» TASK INSTRUCTIONS
Copy the lines below verbatim, omitting the pictures from your answer.

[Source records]
────────────────────────────────────────

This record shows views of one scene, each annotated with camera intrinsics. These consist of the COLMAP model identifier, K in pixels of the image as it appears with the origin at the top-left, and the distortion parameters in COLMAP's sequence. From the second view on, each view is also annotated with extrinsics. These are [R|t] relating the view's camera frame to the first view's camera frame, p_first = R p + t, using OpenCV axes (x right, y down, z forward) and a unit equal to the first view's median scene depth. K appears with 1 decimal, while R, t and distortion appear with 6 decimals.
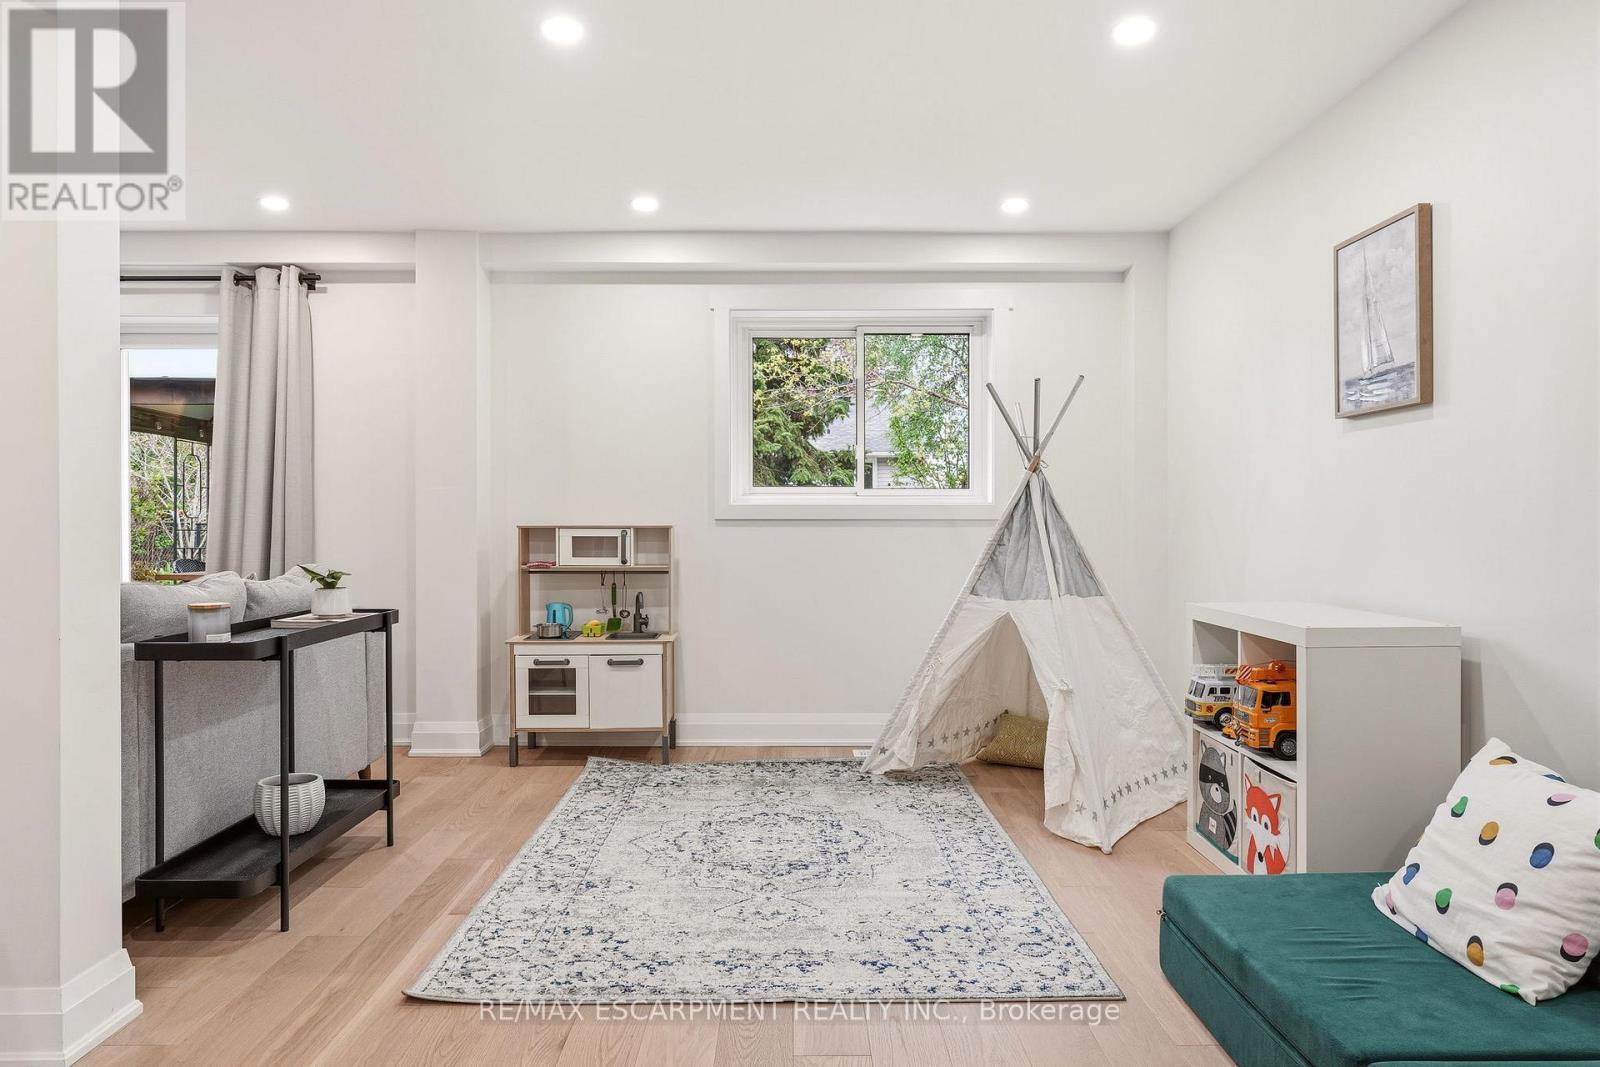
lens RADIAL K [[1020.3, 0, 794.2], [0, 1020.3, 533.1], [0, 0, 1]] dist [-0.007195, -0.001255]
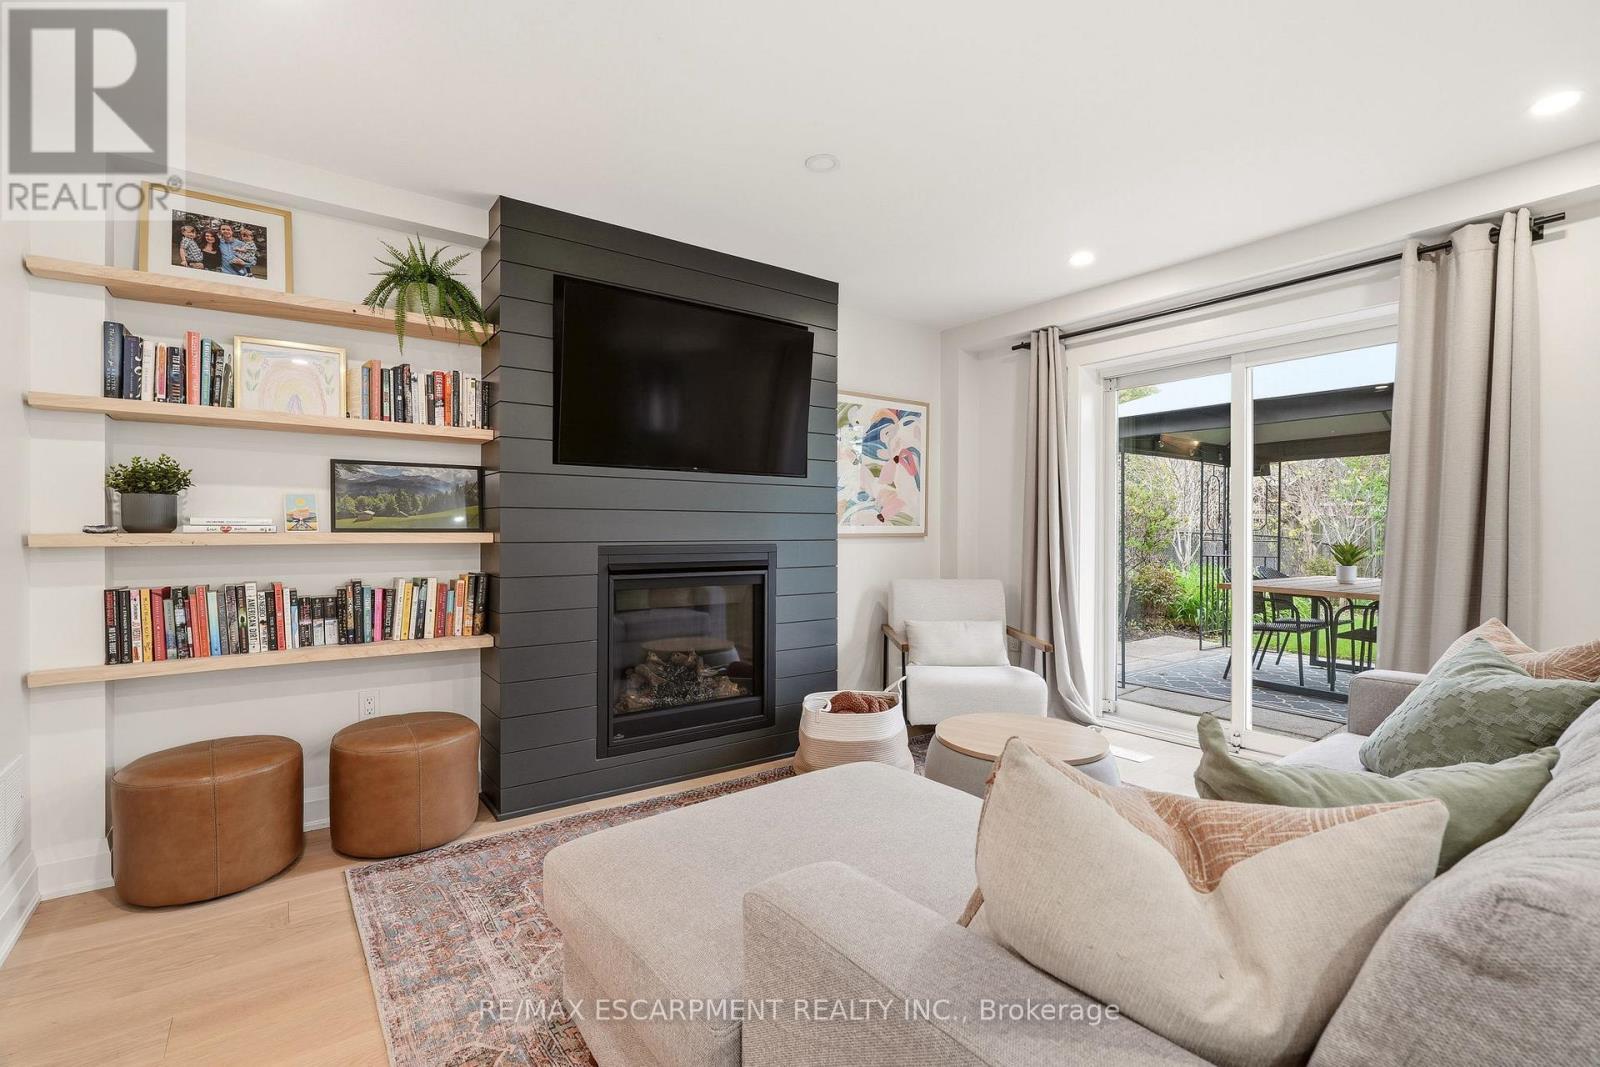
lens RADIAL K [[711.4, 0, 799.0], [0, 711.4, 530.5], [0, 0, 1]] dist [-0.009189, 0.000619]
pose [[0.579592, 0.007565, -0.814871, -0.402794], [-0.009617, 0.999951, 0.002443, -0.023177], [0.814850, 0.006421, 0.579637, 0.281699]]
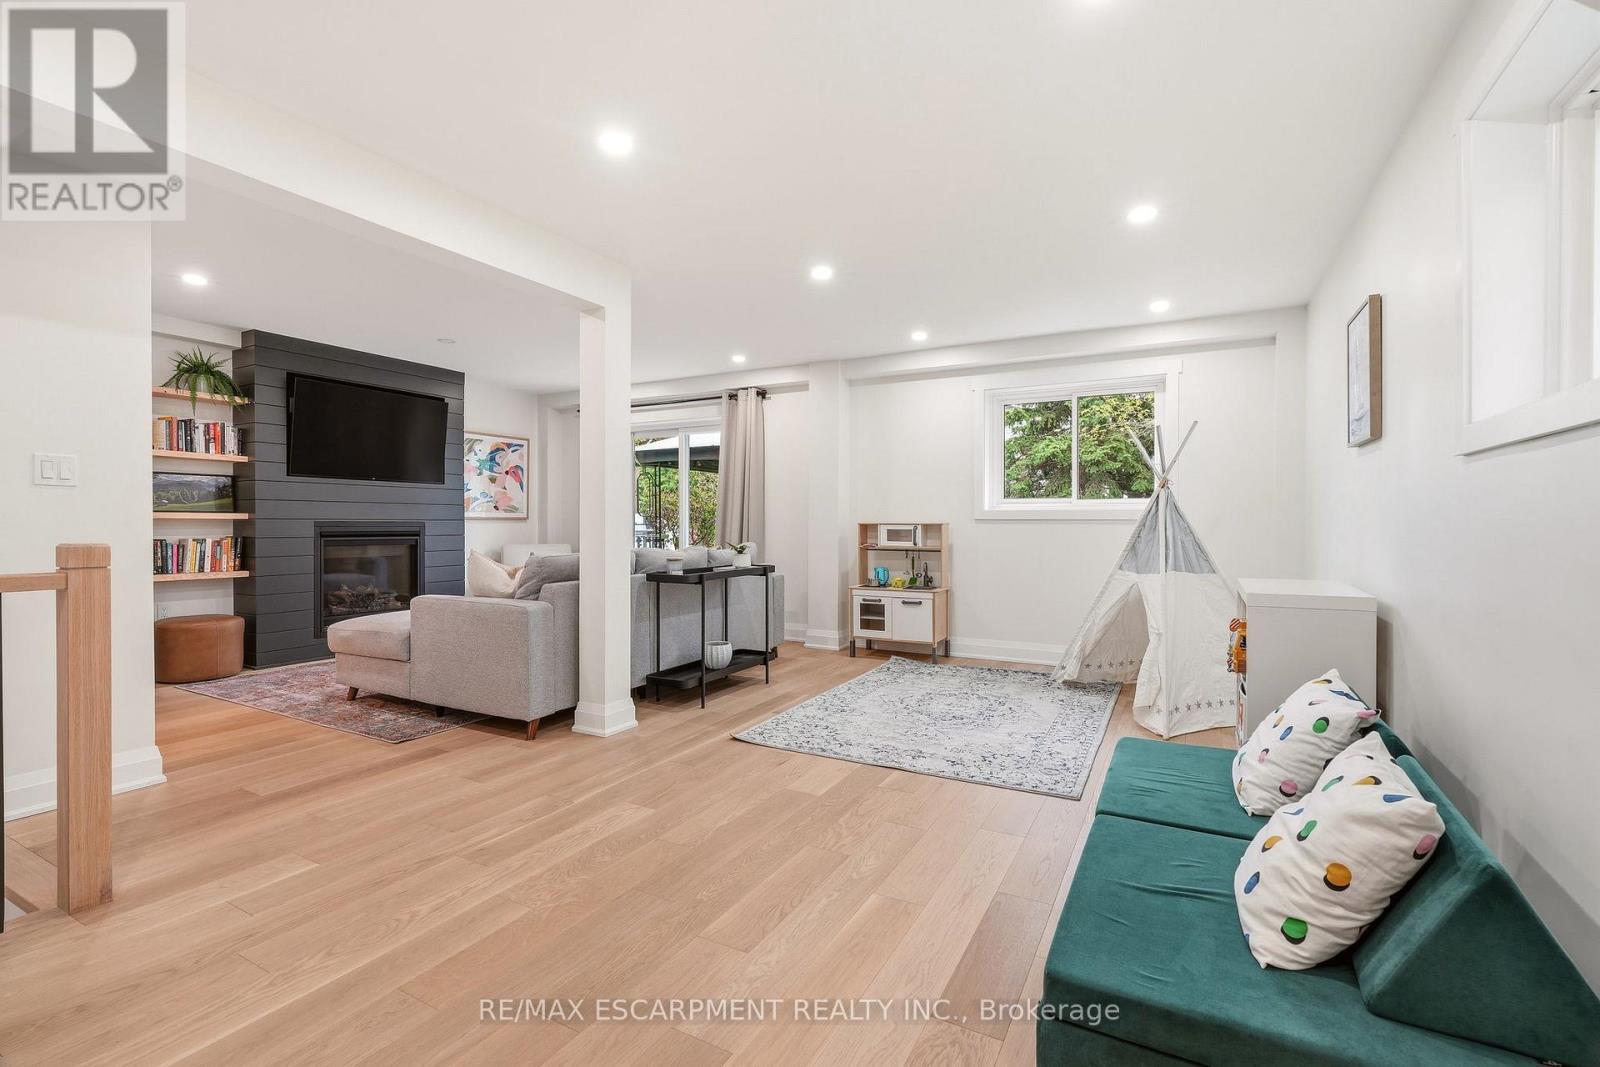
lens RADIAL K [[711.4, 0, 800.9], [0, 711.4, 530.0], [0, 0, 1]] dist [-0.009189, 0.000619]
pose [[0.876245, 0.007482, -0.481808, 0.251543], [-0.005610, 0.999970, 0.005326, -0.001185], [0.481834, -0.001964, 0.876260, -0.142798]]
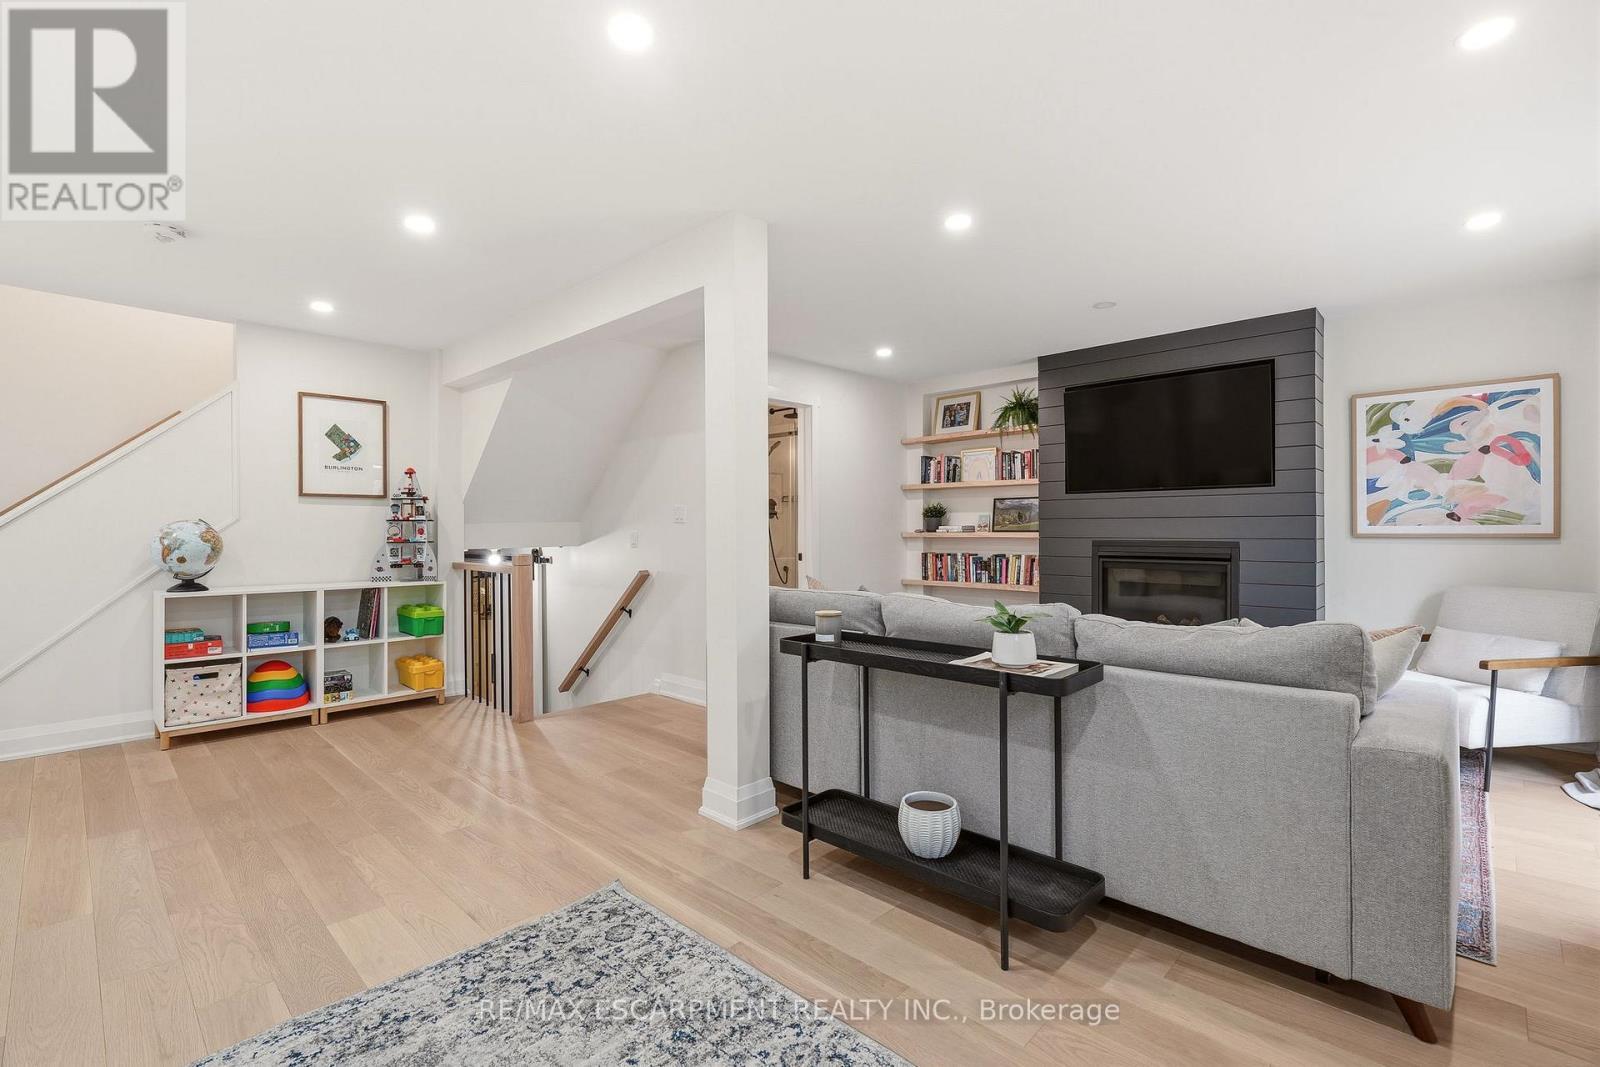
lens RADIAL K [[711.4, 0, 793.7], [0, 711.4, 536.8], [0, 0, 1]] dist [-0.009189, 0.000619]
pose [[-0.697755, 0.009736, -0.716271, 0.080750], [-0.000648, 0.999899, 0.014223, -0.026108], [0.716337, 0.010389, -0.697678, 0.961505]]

────────────────────────────────────────

» RESPONSE
This record shows views of one scene, each annotated with camera intrinsics. These consist of the COLMAP model identifier, K in pixels of the image as it appears with the origin at the top-left, and the distortion parameters in COLMAP's sequence. From the second view on, each view is also annotated with extrinsics. These are [R|t] relating the view's camera frame to the first view's camera frame, p_first = R p + t, using OpenCV axes (x right, y down, z forward) and a unit equal to the first view's median scene depth. K appears with 1 decimal, while R, t and distortion appear with 6 decimals.
lens RADIAL K [[1020.3, 0, 794.2], [0, 1020.3, 533.1], [0, 0, 1]] dist [-0.007195, -0.001255]
lens RADIAL K [[711.4, 0, 799.0], [0, 711.4, 530.5], [0, 0, 1]] dist [-0.009189, 0.000619]
pose [[0.579592, 0.007565, -0.814871, -0.402794], [-0.009617, 0.999951, 0.002443, -0.023177], [0.814850, 0.006421, 0.579637, 0.281699]]
lens RADIAL K [[711.4, 0, 800.9], [0, 711.4, 530.0], [0, 0, 1]] dist [-0.009189, 0.000619]
pose [[0.876245, 0.007482, -0.481808, 0.251543], [-0.005610, 0.999970, 0.005326, -0.001185], [0.481834, -0.001964, 0.876260, -0.142798]]
lens RADIAL K [[711.4, 0, 793.7], [0, 711.4, 536.8], [0, 0, 1]] dist [-0.009189, 0.000619]
pose [[-0.697755, 0.009736, -0.716271, 0.080750], [-0.000648, 0.999899, 0.014223, -0.026108], [0.716337, 0.010389, -0.697678, 0.961505]]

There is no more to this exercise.